Joel Fournier: Okay. Thank you, Peter. We do have a couple of more questions here. One is about the right offering. With the announcement of the right offering, do you expect to raise the full $97 million and will all of it be used for strategic CapEx? I will pass this one over to you, Peter.

Peter Ferrante: We will not know the final amount raised related to the rights offering until mid-December. However, as we have stated in our press release, we already have $20 million of that that has been committed to as part of the rights offering by a new key investor, which is Ravenswood. We are prepared for multiple scenarios with regards to the use of funds depending on the final outcome. This will include management of our current working capital, investment in various CapEx projects that we are talking about, as well as any other future potential strategic opportunities. Hopefully that clarifies that question.

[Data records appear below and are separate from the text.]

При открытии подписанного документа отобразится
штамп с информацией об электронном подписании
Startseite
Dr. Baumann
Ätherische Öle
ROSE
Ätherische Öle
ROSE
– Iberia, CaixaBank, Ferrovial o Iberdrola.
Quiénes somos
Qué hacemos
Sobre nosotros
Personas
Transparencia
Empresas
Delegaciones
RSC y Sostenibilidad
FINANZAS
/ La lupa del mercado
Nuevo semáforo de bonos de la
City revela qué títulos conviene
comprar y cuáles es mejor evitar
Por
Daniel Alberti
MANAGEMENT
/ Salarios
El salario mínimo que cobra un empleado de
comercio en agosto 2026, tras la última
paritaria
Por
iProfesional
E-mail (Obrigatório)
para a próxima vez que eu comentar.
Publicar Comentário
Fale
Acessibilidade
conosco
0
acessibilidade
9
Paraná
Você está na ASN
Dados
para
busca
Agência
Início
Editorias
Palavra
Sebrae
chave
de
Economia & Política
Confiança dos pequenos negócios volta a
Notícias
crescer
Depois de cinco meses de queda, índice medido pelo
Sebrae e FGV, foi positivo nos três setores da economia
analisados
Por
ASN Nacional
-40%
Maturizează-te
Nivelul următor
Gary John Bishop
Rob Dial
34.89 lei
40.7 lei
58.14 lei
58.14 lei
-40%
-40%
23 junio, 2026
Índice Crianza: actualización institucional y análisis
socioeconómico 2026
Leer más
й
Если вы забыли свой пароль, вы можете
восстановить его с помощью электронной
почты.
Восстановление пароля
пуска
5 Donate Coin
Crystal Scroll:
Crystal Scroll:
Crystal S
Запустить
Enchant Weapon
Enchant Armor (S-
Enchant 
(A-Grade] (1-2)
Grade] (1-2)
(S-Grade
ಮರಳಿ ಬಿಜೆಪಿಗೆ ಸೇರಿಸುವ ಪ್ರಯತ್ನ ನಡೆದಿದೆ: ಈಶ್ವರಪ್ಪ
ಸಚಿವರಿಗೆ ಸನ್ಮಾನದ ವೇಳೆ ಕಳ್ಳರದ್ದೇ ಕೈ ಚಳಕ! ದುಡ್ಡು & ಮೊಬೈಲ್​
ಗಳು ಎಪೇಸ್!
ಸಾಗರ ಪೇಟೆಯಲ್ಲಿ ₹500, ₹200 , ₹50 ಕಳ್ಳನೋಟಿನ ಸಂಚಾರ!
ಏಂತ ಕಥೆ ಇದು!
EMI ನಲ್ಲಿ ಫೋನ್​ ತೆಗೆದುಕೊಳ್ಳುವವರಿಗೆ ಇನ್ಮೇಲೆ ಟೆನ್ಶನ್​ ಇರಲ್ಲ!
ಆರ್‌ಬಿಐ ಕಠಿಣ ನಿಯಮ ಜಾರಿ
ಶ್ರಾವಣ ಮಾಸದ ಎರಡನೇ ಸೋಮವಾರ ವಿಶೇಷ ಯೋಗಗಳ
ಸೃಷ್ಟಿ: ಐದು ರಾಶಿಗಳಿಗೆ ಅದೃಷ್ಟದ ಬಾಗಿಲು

Joel Fournier: Thank you, Peter. We do have another question that came up around the right offering. Will offer management and large shareholders be participating in the right offering? I will answer this question. So we have been told by several key shareholders and Board members that they will participate to varying extent. However, no commitments to exact dollar amounts have been disclosed yet. We do have a couple of more questions here. One is about what is the status with Kenora and the other land that we have for sale? I will pass this one over to Michel.

Michel Lessard: Thanks, Joel. About Kenora, as I mentioned in the last quarters, so our interest remains to monetize that land. That is not sold yet. That being said, we will continue to work with the interested parties. So we are hoping to be able to finalize an agreement in the following months. About the other lands, we already mentioned that we have some lands for sale around Kapuskasing and payment. So we sold around 20 -- 2,300 acres on that. So it is a pretty good value. So there are some other lands that we are in discussion with the Town of Kapuskasing. Other than that, I would say, everything has been sold. It is very good for us. Again, we executed as planned on that.

Joel Fournier: Okay. I would like to thank everyone on this call. I guess we answered most of the questions. So that will conclude the call for today. Thank you very much. Have a good day.

Operator: Thank you, sir. Ladies and gentlemen, this does indeed conclude the conference call for today. Once again, thank you for attending. And at this time, we ask that you please disconnect your lines.